Lieutenant General Jack McLaughlin fought with his fellow marines in three wars, but he will be remembered best for what he described as the most difficult time in his life.
In November 1950, General McLaughlin was taken prisoner at the Battle of Chosen Reservoir during the Korean War. He was in a convoy on its way to join the First Marine Division when the men were attacked and outnumbered by the Chinese. The Chinese offered to let them surrender and McLaughlin told them they would not surrender because they were beaten, they were surrendering to get their wounded cared for. If they could not get their wounded evacuated, they would fight on.
He spent three years as a prisoner of war, enduring beatings, hunger and disease, before he was finally released in September 1953.
McLaughlin credited his sense of humor for helping him through, but his friend--retired General Donald Rosenblum--says there's more to McLaughlin than that.
"I think it was more than his wit that got him through there," he told us. "His grit got him through his three years of being a prisoner in China."
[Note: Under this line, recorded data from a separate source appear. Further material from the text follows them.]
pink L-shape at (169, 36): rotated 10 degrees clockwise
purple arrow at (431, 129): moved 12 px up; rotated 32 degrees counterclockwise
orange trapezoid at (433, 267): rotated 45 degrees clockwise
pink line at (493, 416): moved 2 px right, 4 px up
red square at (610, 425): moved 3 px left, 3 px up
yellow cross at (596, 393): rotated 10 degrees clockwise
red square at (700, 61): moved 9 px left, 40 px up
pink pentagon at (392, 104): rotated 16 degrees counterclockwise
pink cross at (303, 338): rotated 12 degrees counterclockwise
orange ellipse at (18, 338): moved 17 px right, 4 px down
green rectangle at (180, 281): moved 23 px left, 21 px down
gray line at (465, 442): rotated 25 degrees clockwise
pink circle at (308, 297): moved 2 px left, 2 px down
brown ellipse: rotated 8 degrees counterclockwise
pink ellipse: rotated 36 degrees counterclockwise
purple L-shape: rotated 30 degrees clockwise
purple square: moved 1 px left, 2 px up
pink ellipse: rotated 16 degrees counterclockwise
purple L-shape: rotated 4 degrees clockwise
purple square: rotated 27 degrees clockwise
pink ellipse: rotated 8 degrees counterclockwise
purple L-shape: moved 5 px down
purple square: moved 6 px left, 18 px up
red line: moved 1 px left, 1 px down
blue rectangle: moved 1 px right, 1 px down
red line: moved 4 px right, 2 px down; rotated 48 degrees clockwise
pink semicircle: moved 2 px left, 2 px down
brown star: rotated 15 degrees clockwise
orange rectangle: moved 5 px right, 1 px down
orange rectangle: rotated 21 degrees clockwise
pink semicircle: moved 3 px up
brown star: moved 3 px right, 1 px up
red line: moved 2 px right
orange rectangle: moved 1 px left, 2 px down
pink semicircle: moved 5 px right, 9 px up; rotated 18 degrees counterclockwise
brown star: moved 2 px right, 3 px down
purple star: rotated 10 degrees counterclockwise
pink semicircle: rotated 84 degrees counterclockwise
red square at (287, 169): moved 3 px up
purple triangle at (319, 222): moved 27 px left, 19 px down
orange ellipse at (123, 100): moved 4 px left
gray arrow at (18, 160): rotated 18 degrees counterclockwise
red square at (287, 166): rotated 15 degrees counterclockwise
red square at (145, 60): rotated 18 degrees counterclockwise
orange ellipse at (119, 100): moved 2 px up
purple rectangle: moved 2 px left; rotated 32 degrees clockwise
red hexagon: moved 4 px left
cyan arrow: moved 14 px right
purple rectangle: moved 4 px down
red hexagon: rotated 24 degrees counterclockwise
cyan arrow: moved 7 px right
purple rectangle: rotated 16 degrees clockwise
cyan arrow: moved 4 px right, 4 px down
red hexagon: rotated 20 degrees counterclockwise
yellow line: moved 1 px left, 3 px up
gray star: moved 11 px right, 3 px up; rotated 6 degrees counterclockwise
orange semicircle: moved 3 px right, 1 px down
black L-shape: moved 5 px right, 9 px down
The two men met years later, after McLaughlin served in the Vietnam War and attained the rank of Lieutenant General.
"We met when I was a young Brigadier General and commander of the 24th Division at Fort Stewart at Hunter Army Airfield," said Rosenblum. "I listened to his counsel--I asked him, he didn't offer it. He had a hell of a great career and was somebody I admired."
General Rosenblum wants people to remember the decorated war hero, who had done so much for his country. "He is somebody who has done an awful lot for his country, and a lot of people forget about those things and they shouldn't. They shouldn't forget Jack McLaughlin."
Funeral arrangements are still pending for general McLaughlin. He was 83 years old.